Addressing Issue No. 15, the Supreme Court contemplated:

“Whether the Court of Appeal was not in error by upholding the Presidential Election of April 19, 2003, after invalidating the election of one state, Ogun State, considering the provisions of S. 134(1) of the Constitution of the Federal Republic of Nigeria, 1997 Section 134(1) of the Constitution aforesaid says:

“”(1) A candidate for an election to the office of President shall be deemed to have been duly elected, where, there being only two candidates for the election: (a) he has the majority of votes cast at the election; and (b) he has not less than one-quarter of the votes cast at the election in each of at least two-thirds of all the states in the Federation and the Federal Capital Territory, Abuja. “(2) A candidate for an election to the office of President shall be deemed to have been duly elected where, there being more than two candidates for the election:

“(b) He has not less than one-quarter of the votes cast at the election in each of at least two-thirds of all the states in the Federation and the Federal Capital Territory, Abuja.

“By the submission of the learned senior advocate, Chief Ahamba, because the election in entire Ogun State was nullified in the majority judgement of the Court of Appeal, there no longer existed the basis for calculating the percentage, and the election of the first and second respondents was a violation of the Constitution.”

“I have read time and again, without number, the provisions of S. 134(1), (2), (3), (4), and (5) carefully. I cannot pinpoint any ambiguity in that long section. In the interpretation of a statute, once the words used have a clear, ordinary meaning, the words in it are given to them.

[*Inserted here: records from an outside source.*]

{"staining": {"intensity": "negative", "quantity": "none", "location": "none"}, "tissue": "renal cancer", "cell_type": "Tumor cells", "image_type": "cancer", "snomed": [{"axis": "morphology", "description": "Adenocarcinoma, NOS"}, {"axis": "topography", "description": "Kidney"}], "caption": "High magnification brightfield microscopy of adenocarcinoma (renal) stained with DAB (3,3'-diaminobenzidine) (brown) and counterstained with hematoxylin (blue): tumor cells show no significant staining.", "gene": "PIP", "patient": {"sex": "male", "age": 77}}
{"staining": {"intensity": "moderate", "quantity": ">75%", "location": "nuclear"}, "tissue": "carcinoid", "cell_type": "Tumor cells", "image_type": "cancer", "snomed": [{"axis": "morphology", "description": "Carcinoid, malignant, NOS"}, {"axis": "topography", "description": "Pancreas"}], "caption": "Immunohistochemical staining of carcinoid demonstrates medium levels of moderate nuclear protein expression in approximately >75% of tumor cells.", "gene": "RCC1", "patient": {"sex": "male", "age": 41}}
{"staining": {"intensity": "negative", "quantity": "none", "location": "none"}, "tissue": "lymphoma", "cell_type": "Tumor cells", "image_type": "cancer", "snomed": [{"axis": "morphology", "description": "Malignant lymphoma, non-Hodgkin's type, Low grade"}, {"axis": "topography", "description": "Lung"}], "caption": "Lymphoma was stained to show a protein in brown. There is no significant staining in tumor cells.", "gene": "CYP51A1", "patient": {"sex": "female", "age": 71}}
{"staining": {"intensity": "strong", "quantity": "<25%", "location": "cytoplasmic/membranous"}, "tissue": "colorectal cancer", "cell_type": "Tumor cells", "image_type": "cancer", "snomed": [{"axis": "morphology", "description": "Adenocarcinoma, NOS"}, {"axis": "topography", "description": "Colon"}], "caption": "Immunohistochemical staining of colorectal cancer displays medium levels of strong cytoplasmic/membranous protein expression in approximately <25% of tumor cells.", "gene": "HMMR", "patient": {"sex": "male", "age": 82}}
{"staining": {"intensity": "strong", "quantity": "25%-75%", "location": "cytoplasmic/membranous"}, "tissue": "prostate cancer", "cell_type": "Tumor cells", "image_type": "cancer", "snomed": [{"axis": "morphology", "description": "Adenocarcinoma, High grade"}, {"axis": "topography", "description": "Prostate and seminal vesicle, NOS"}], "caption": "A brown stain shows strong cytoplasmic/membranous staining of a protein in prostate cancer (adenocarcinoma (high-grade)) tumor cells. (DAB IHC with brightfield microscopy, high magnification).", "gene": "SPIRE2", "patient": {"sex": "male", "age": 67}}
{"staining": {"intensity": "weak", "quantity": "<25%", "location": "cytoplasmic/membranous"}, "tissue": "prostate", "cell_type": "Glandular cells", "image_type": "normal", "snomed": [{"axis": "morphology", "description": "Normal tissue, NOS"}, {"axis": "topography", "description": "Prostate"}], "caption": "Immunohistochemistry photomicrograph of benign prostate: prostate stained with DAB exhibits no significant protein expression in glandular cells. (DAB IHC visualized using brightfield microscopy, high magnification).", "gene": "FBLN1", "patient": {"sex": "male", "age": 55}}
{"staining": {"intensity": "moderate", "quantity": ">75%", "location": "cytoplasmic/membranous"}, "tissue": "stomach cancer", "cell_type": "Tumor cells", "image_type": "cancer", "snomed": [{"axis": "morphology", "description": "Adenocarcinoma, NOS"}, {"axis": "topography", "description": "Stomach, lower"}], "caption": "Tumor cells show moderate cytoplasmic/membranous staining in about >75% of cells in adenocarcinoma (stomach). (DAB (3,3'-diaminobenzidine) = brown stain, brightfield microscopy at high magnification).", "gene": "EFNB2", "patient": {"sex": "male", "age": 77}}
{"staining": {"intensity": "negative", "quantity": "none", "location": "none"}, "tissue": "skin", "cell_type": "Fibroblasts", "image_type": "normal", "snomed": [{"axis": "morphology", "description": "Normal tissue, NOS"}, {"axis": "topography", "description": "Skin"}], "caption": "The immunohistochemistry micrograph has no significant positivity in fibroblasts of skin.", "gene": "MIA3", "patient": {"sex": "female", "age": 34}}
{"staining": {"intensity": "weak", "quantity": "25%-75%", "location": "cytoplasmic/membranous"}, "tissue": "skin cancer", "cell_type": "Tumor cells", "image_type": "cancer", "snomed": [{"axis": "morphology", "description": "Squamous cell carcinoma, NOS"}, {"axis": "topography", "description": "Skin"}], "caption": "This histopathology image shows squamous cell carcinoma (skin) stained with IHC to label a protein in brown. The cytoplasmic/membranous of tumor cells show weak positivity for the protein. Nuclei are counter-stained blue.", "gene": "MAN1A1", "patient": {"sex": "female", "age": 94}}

“There is no need to seek extraneous aid in interpreting the section.” What Chief Ahamba has submitted is not only novel to statutory interpretation, I cannot find any solace in my surprise by the submission. Our decisions on the interpretation of statutes are numerous and clear as to sections of law written in plain, ordinary, and unambiguous words. (See Attorney-General of Bendel State v. Attorney-General of the Federation (1982) 3 NCLR 1.

“The invalidation of an election in any state without facts and figures will not overwhelm the result countrywide unless clear evidence is provided to justify such a question.” There is none in this case. “This contention by the learned counsel cannot be supported by authorities very extant in our law reports, and I reject it outright.”

Whereas the Supreme Court primarily ruled on the election held in Ogun State and its nullification, thereof, it acknowledged that the law, as ambiguous as it may seem to the ordinary man, treated the FCT as a separate state.